When her mother sweeps her off to live in the city, Carmen finds that her old world is disappearing. As her life spirals out of control Carmen begins to take charge of the only thing she can -- what she eats. If she were thin, very thin, could it all be different?
Review: I don't normally read a lot of contemporary fiction, and even less about eating disorders. Mainly because I find it slightly depressing. But you may or may have not noticed that I'm currently on a contemporary fiction kick, and so I bought it at a library sale a couple of weeks ago.
I am a very lucky person. I've never had anorexia or bulimia, and nor has anybody I know. However, this means that I don't know if Massive describes having an eating disorder accurately or not. One thing: am I the only one that's noticed that while the title of the book is written on the weighing scales on the front, the needle is actually pointing to the very smallest number of the scale, as if nobody was stood on it at all? As if you were overweight, even if you weigh nothing at all. Perhaps I look at the covers of books too deeply.
Massive is the sort of book that makes you want to go into the kitchen and eat something just because you you don't want to suddenly and mysteriously want to be as thin as possible. It also makes you realise how sinister some mother-daughter relationships can be; both should definitely read this.

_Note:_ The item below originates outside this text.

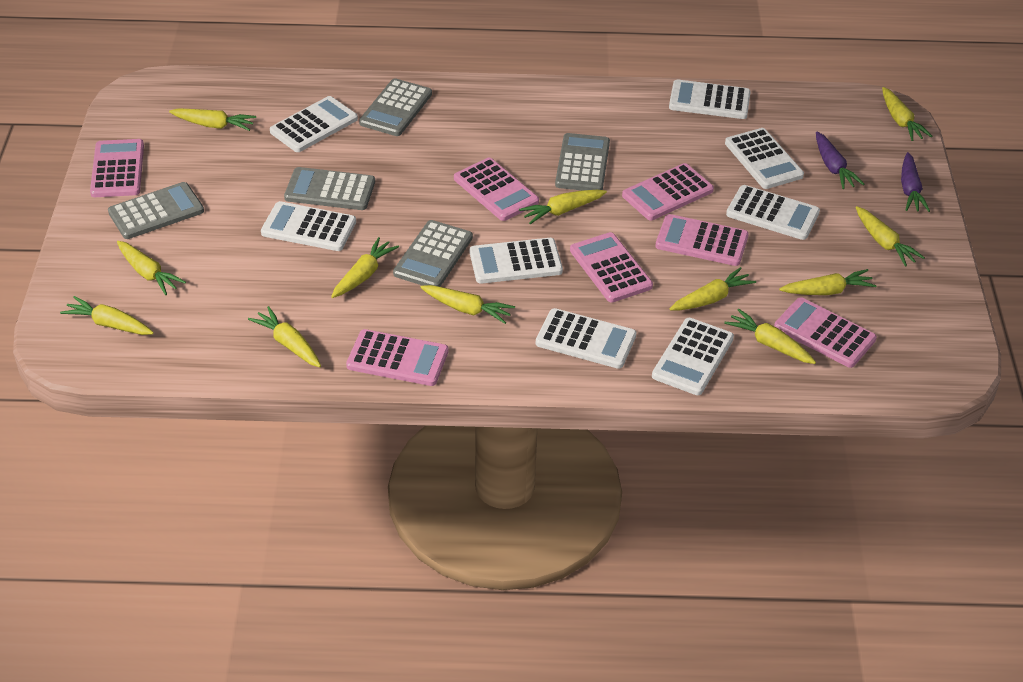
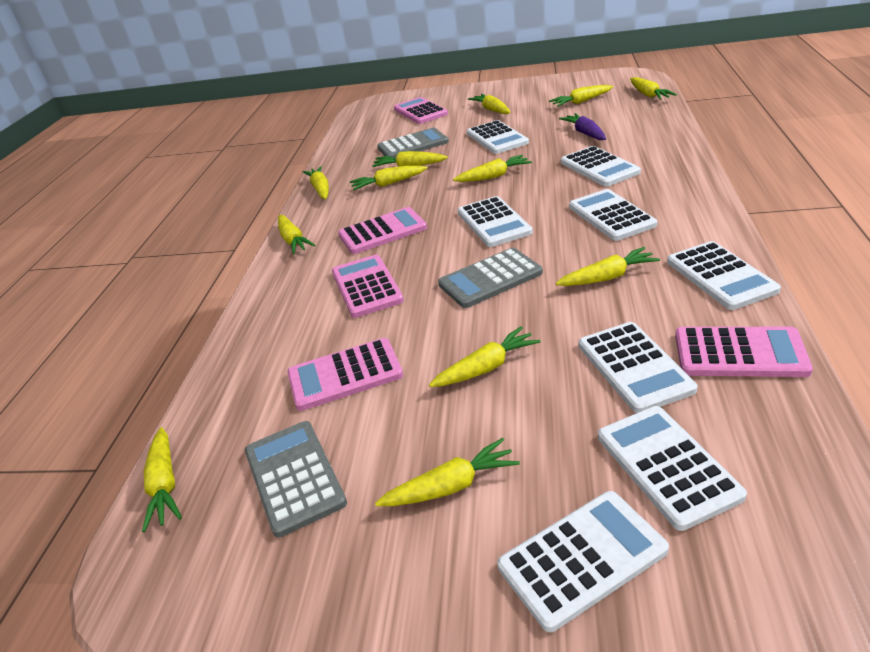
grey calculator: [108,182,204,239] [284,167,375,210] [359,78,432,136] [393,220,473,287] [555,133,610,191] = 5 -> [245,421,347,538] [377,128,449,158] [438,248,543,308] = 3
pink calculator: [90,139,144,197] [346,329,448,386] [454,158,539,221] [570,232,653,303] [622,163,714,220] [655,214,749,266] [774,297,877,368] = 7 -> [287,338,403,411] [332,255,404,318] [338,207,427,254] [394,97,448,124] [675,327,813,377] = 5
purple carrot: [816,132,864,189] [901,152,930,212] = 2 -> [559,113,606,140] = 1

For such a short book, it's quite slow-going, and the bulimia/anorexia part of the book wasn't as huge an aspect of the story as I had thought. It's about mothers, daughters, friends (and how evil they can be), growing up and many things in between, and although bulimia is a main part of the story, all these minor subplots and elements make up the rest of Massive and what ultimately drives Carmen towards eating disorders. Carmen doesn't really want to be thin, doesn't really start throwing up her food until about half of even two-thirds of the way into the book. I guess that's probably quite realistic- you can sort of see the change in her attitude towards food from the beginning of the book to the middle to the end, unfolding before your eyes.
Carmen was a nice enough character; nothing remarkably special, and, quote her mother in one scene, "God, do you ever say anything?" I loathed her mother, Maria and didn't feel sorry for her in the least- but I think you were meant to dislike her. It's kind of hard to describe every person in the large cast of characters in such a small book, which means that some people are kind of distant and we never really understand them. Carmen's grandparents, for example. All we know about them is that her grandmother is overweight and her grand-dad won't cut down the hedge in the front garden. It was interesting how perhaps Carmen's grandmother was always eating and then her daughters were forever dieting, and then it sort of passed on to Carmen, like a downward spiral or a circle you can't get out of.
One thing: At the end of the book, Carmen and her friend Paisley burn some Barbie dolls. Although it was poignant and one of my favourite scene, burning plastic is bad. I know this because when I was younger I put a plastic mixing bowl in the microwave while trying to melt some chocolate to make some fridge cake.
Summary: disturbing but in some parts funny in a twisted sort of way, and makes you think about food and families and how once something gets started it's hard to stop. Rating: 3.